After the documentation comes the patent controller and his team, which cross-references the information with papers and research about the product. “This research and cross-referencing can take anywhere between two to five years. After which the patent is either accepted or rejected depending upon the findings of the controller,” adds Bhansali.

In Italy, the process to get a new variety of plant  registered is pretty similar to that of our own. “After paying a fee of 1000 euro your variety can be registered and you receive a tentative certification in two to three months while the government agencies keep researching in the background,” says Rishabh Bhutra.

“Before filing a patent to the patent controller in India, two things are to be kept in mind. First, that the patent being filed for is an invention, not a discovery. And unless and until you have created something new, you cannot get a patent. For you can’t patent something that is already out there.”

But if you think a patent can defend your right against all the copycats, you are wrong, for patents are territorial in nature. A patent issued in India is only valid here and same is the case with other countries. “To rectify this there is a way. Once you apply for a patent, your application is submitted to the World Intellectual Property Organisation (WIPO), which has a treaty known as the Patent Co-operation Treaty. An applicant is given 30 months to apply for a patent in all the other countries that are members of the WIPO,” says Bhansali.

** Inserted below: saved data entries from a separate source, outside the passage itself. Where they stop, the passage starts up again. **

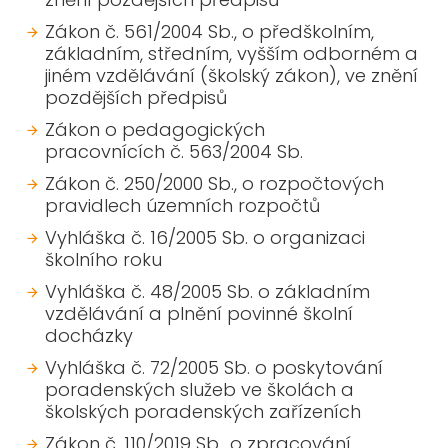
Zákon č. 561/2004 Sb., o předškolním,
základním, středním, vyšším odborném a
jiném vzdělávání (školský zákon), ve znění
pozdějších předpisů
Zákon o pedagogických
pracovnících č. 563/2004 Sb.
Zákon č. 250/2000 Sb., o rozpočtových
pravidlech územních rozpočtů
Vyhláška č. 16/2005 Sb. o organizaci
školního roku
Vyhláška č. 48/2005 Sb. o základním
vzdělávání a plnění povinné školní
docházky
Vyhláška č. 72/2005 Sb. o poskytování
poradenských služeb ve školách a
školských poradenských zařízeních
Zákon č. 110/2019 Sb., o zpracování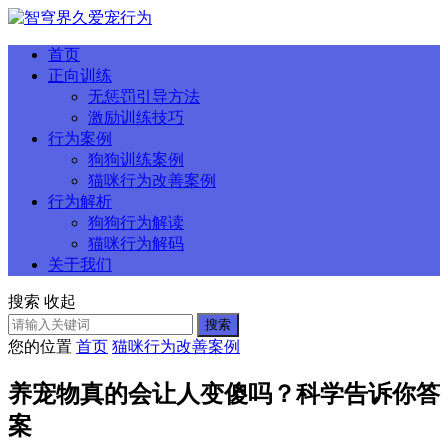
首页
正向训练
无惩罚引导方法
激励训练技巧
行为案例
狗狗训练案例
猫咪行为改善案例
行为解析
狗狗行为解读
猫咪行为解码
关于我们
搜索
收起
搜索
您的位置
首页
猫咪行为改善案例
养宠物真的会让人变傻吗？科学告诉你答
案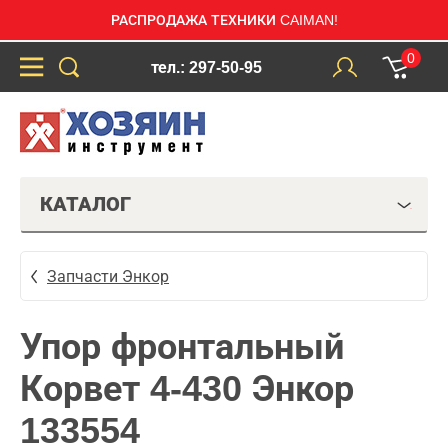
РАСПРОДАЖА ТЕХНИКИ CAIMAN!
0
тел.: 297-50-95
КАТАЛОГ
Запчасти Энкор
Упор фронтальный
Корвет 4-430 Энкор
133554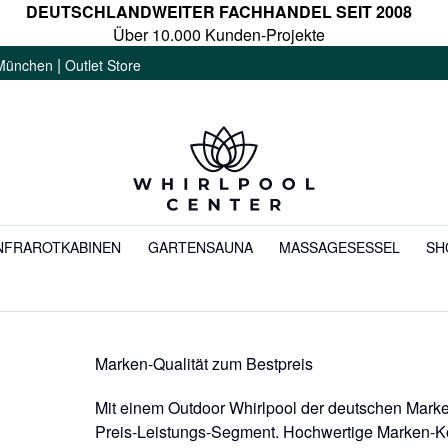
DEUTSCHLANDWEITER FACHHANDEL SEIT 2008
Über 10.000 Kunden-Projekte
|
München
Outlet Store
NFRAROTKABINEN
GARTENSAUNA
MASSAGESESSEL
SH
Marken-Qualität zum Bestpreis
Mit einem Outdoor Whirlpool der deutschen Marke
Preis-Leistungs-Seg­ment. Hochwertige Marken-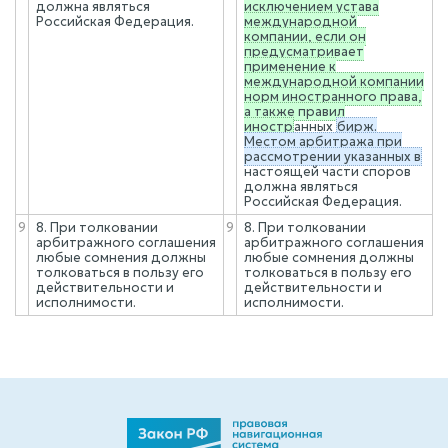
должна являться
исключением устава
Российская Федерация.
международной
компании, если он
предусматривает
применение к
международной компании
норм иностранного права,
а также правил
иностр
анных
бирж.
Местом арбитража при
рассмотрении указанных в
настоящей части споров
должна являться
Российская Федерация.
9
8. При толковании
9
8. При толковании
арбитражного соглашения
арбитражного соглашения
любые сомнения должны
любые сомнения должны
толковаться в пользу его
толковаться в пользу его
действительности и
действительности и
исполнимости.
исполнимости.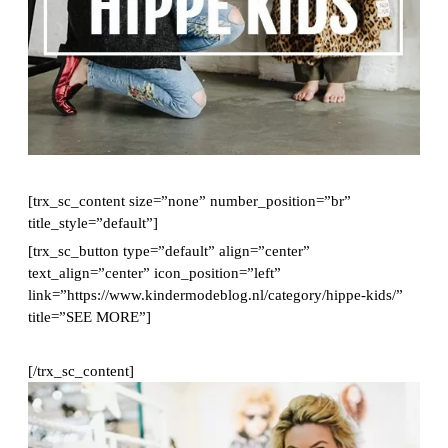
[trx_sc_content size=”none” number_position=”br”
title_style=”default”]
[trx_sc_button type=”default” align=”center”
text_align=”center” icon_position=”left”
link=”https://www.kindermodeblog.nl/category/hippe-kids/”
title=”SEE MORE”]
[/trx_sc_content]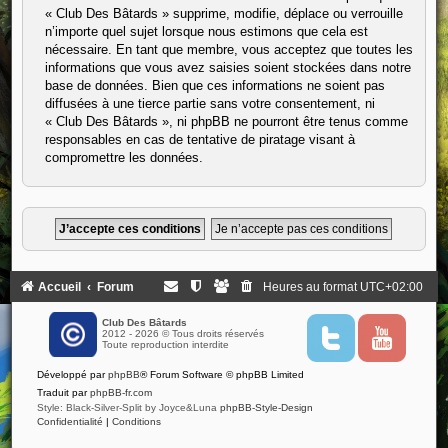
« Club Des Bâtards » supprime, modifie, déplace ou verrouille
n’importe quel sujet lorsque nous estimons que cela est
nécessaire. En tant que membre, vous acceptez que toutes les
informations que vous avez saisies soient stockées dans notre
base de données. Bien que ces informations ne soient pas
diffusées à une tierce partie sans votre consentement, ni
« Club Des Bâtards », ni phpBB ne pourront être tenus comme
responsables en cas de tentative de piratage visant à
compromettre les données.
Accueil
Forum
Heures au format
UTC+02:00
Club Des Bâtards
2012 - 2026 © Tous droits réservés
T
Y
Toute reproduction interdite
w
o
i
u
Développé par
phpBB
® Forum Software © phpBB Limited
t
t
t
u
Traduit par
phpBB-fr.com
e
b
Style: Black-Silver-Split by Joyce&Luna
phpBB-Style-Design
r
e
Confidentialité
|
Conditions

Bhutra further adds: “It is very easy to infringe these patents as once you have purchased the first batch of the tissues or seeds you can keep on producing them without paying the royalty, for there are no legal implications. But this tarnishes the company’s reputation in the market. And it’s because of this that we and all other companies avoid this practice. After all the world is a very small place and in a specific business like ours, it becomes even smaller.”

It’s not that there are no patents on species of plants, seeds or flowers in India. There are but their number is very small. “If you file an RTI and ask for information from the Controller General of Patents, which falls under the Department of Industrial Policy, you will realize that its either agricultural institutes or research facilities that file for such patents. And very few farmers or farming companies do so,” says Dr Sanatsujat Singh of Council of Scientific and Industrial Research, who very recently filed for a patent on behalf of the research facility.

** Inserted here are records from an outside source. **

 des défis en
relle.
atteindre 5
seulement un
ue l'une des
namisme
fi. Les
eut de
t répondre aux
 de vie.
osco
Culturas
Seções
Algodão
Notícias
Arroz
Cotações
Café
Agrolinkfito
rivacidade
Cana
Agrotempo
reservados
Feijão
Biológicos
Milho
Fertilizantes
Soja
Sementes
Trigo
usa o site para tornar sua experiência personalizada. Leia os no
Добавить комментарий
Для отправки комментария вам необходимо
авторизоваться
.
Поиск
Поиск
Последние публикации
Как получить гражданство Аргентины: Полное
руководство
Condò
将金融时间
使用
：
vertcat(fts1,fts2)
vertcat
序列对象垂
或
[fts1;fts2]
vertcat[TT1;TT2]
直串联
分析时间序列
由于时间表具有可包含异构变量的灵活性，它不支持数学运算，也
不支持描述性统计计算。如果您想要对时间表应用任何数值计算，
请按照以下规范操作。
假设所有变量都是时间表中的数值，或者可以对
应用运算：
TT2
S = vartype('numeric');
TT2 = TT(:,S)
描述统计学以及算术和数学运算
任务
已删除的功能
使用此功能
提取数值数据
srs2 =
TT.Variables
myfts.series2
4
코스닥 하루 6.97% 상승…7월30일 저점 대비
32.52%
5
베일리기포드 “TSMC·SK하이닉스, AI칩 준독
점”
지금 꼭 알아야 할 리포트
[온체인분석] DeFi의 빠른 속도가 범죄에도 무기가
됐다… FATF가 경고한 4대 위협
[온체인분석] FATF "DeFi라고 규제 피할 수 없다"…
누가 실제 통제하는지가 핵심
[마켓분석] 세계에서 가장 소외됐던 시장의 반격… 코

He further adds: “Research facilities such as ours produce these new breeds and species ourselves for further research while selling a few in the open market. The basic reason being we do it to have more and more indigenous species of flowers and other plants, rather than having high imports”

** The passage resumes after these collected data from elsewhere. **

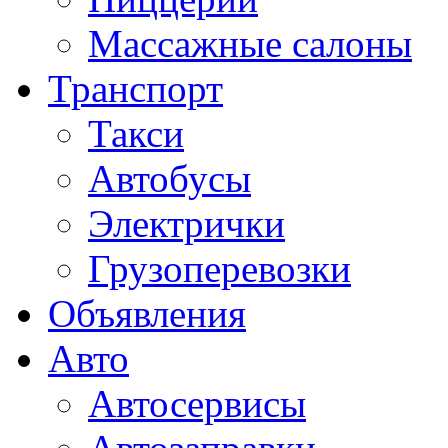
Массажные салоны
Транспорт
Такси
Автобусы
Электрички
Грузоперевозки
Объявления
Авто
Автосервисы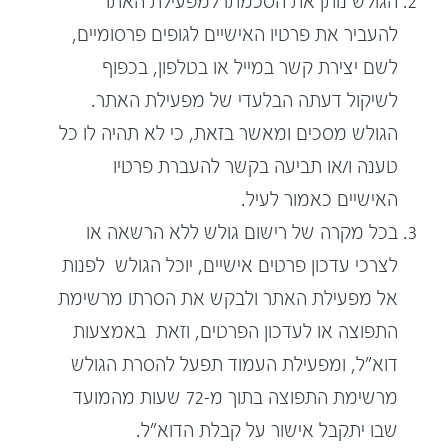
הגולש נותן את הסכמתו למפעילת האתר
להעביר את פרטיו האישיים לגופים פרסומיים,
לשם יצירת קשר במייל או בטלפון, בכפוף
לשיקול דעתה הבלעדי של מפעילת האתר.
הגולש מסכים ומאשר בזאת, כי לא תהיה לו כל
טענה ו/או תביעה בקשר להעברת פרטיו
האישיים כאמור לעיל.
בכל מקרה של רישום גולש ללא הרשאה או
לצרכי עדכון פרטים אישיים, יוכל הגולש לפנות
אל מפעילת האתר ולבקש את הסרתו מרשימת
התפוצה או לעדכון הפרטים, וזאת באמצעות
דוא"ל, ומפעילת העמוד תפעל להסרת הגולש
מרשימת התפוצה בתוך מ-72 שעות מהמועד
שבו יתקבל אישור על קבלת הדוא"ל.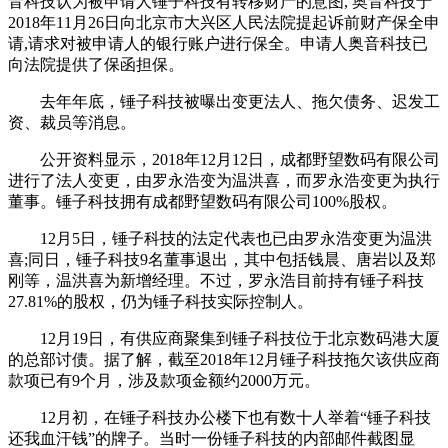
音科技认为被申请人锤子科技有转移财产的意图, 奥音科技于
2018年11月26日向北京市大兴区人民法院提起诉前财产保全申
请,请求对被申请人的银行账户进行保全。申请人奥音科技已
向法院提供了保函担保。
去年年底，锤子科技被曝出变更法人、拖欠债务、迟发工
资、裁员等消息。
公开资料显示，2018年12月12日，成都野望数码有限公司
进行了法人变更，由罗永浩变为温洪喜，而罗永浩变更为执行
董事。锤子科技拥有成都野望数码有限公司100%股权。
12月5日，锤子科技的法定代表也已由罗永浩变更为温洪
喜;同日，锤子科技9名董事退出，其中包括钱晨、唐岩以及郑
刚等，温洪喜为新增经理。不过，罗永浩目前持有锤子科技
27.81%的股权，仍为锤子科技实际控制人。
12月19日，有供应商聚集到锤子科技位于北京数码港大厦
的总部讨债。据了解，截至2018年12月锤子科技拖欠该供应商
款项已有9个月，涉及款项金额约2000万元。
12月初，在锤子科技办公楼下也有数十人举着“锤子科技
还我血汗钱”的牌子。当时一份锤子科技的内部邮件截图显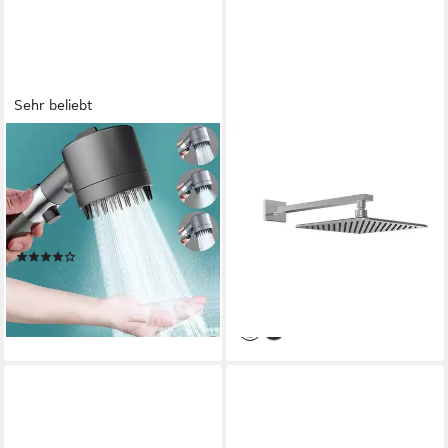
Sehr beliebt
ANYSUN
CHRIS BERGEN
Regenduschkopf Massage
Kopfbrause Wassersparender
Spa Handbrause – 3 Modi,
Regenduschkopf mit
Hochdruck, Filter, 3 Modi,
Brausearm, Regendusche, in
Wassersparen
Chrom und Schwarz matt
(173)
77,00 €
194,00 €
18,99 €
UVP
32,99 €
-60%
-42%
lieferbar - in 2-3 Werktagen bei dir
lieferbar - in 3-4 Werktagen bei dir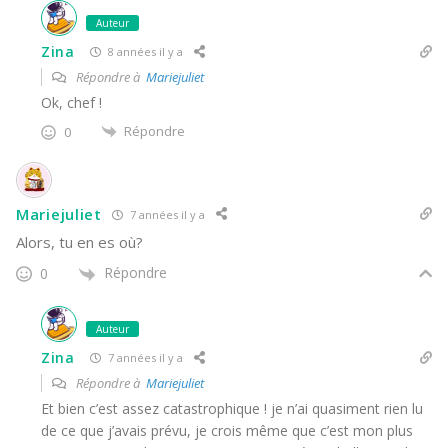
Auteur
Zina
8 années il y a
Répondre à
Mariejuliet
Ok, chef !
Répondre
0
Mariejuliet
7 années il y a
Alors, tu en es où?
Répondre
0
Auteur
Zina
7 années il y a
Répondre à
Mariejuliet
Et bien c’est assez catastrophique ! je n’ai quasiment rien lu
de ce que j’avais prévu, je crois même que c’est mon plus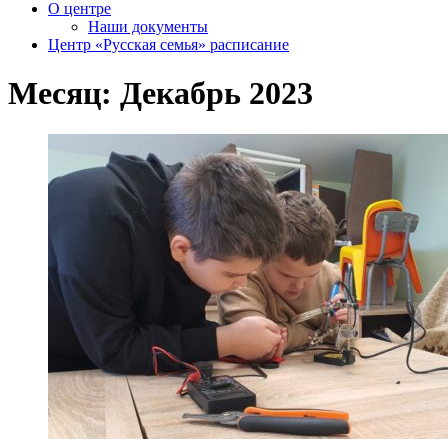
О центре
Наши документы
Центр «Русская семья» расписание
Месяц:
Декабрь 2023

Several companies like Sheel Biotech produce these plants in India for sale, both for domestic consumption as well as exports. But several companies still are trying to catch up in the race of getting patents. “We have been trying to get our patents as well, but it is in the pipeline as the process of getting a patent is very slow and lengthy. Till then we can only sell the plants we grow after paying a royalty,” says Bhutra of Sheel Biotech.